● **Raw data**:
* * *
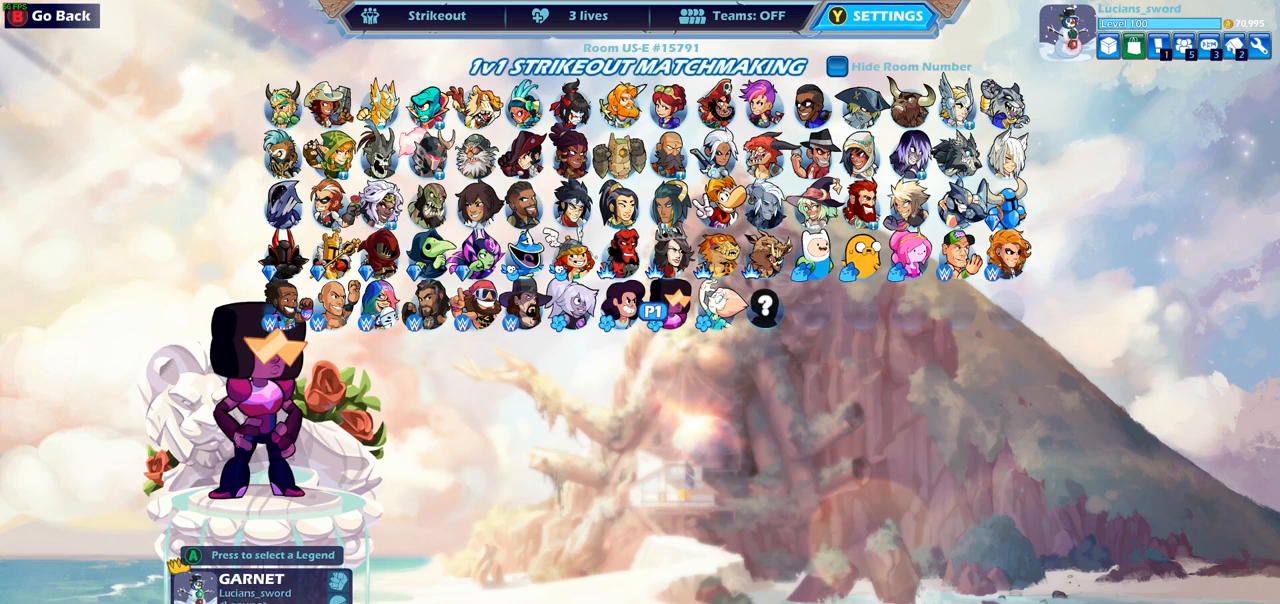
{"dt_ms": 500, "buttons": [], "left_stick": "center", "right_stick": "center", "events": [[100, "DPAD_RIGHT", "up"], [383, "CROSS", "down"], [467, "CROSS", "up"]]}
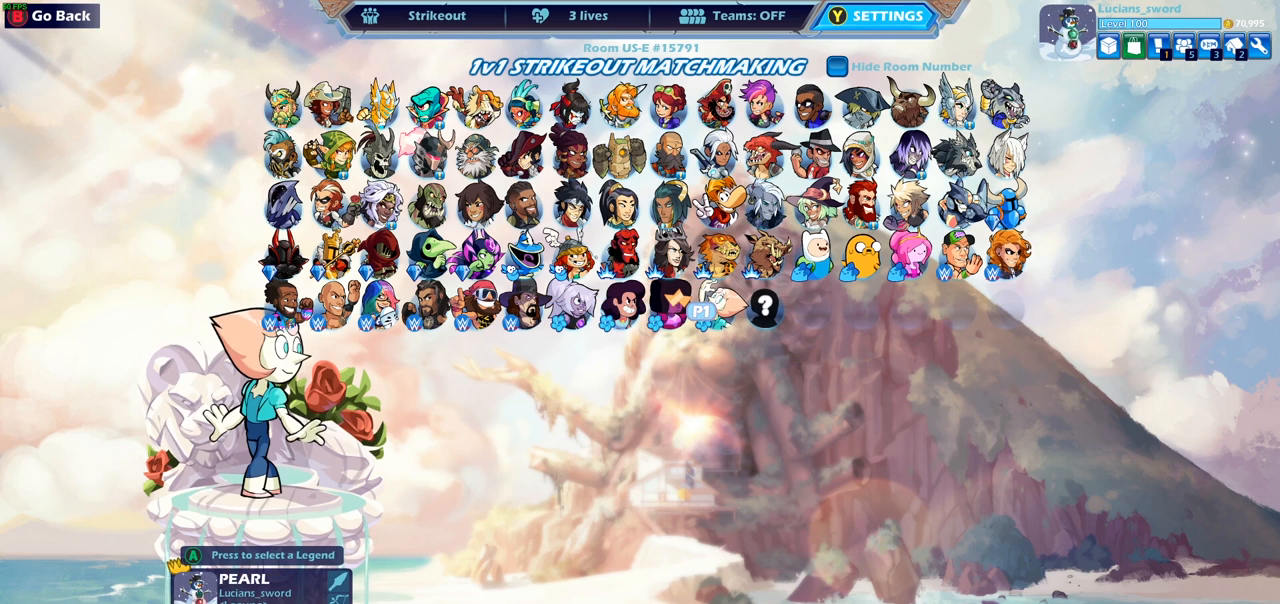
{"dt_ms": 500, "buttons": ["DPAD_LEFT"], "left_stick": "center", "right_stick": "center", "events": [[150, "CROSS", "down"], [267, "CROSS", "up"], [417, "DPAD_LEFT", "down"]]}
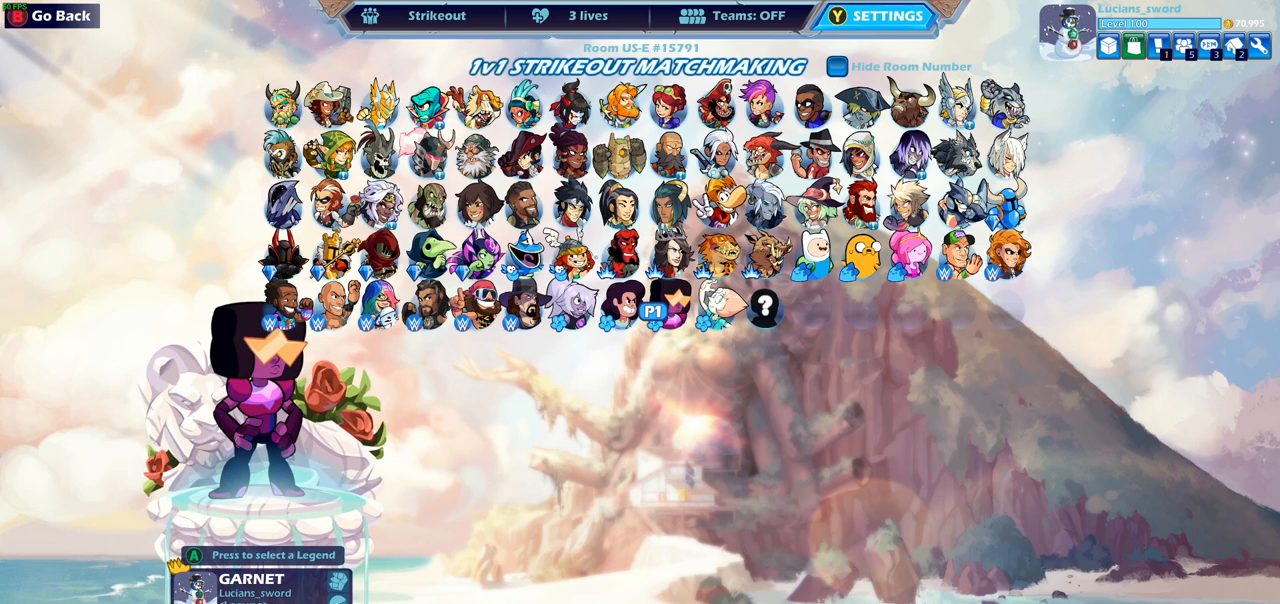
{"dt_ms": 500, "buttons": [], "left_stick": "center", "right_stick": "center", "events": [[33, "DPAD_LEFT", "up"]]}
* * *
Output the data above exactly; pictures do not belong in the copy.

{"dt_ms": 500, "buttons": [], "left_stick": "center", "right_stick": "center", "events": [[100, "DPAD_RIGHT", "up"], [383, "CROSS", "down"], [467, "CROSS", "up"]]}
{"dt_ms": 500, "buttons": ["DPAD_LEFT"], "left_stick": "center", "right_stick": "center", "events": [[150, "CROSS", "down"], [267, "CROSS", "up"], [417, "DPAD_LEFT", "down"]]}
{"dt_ms": 500, "buttons": [], "left_stick": "center", "right_stick": "center", "events": [[33, "DPAD_LEFT", "up"]]}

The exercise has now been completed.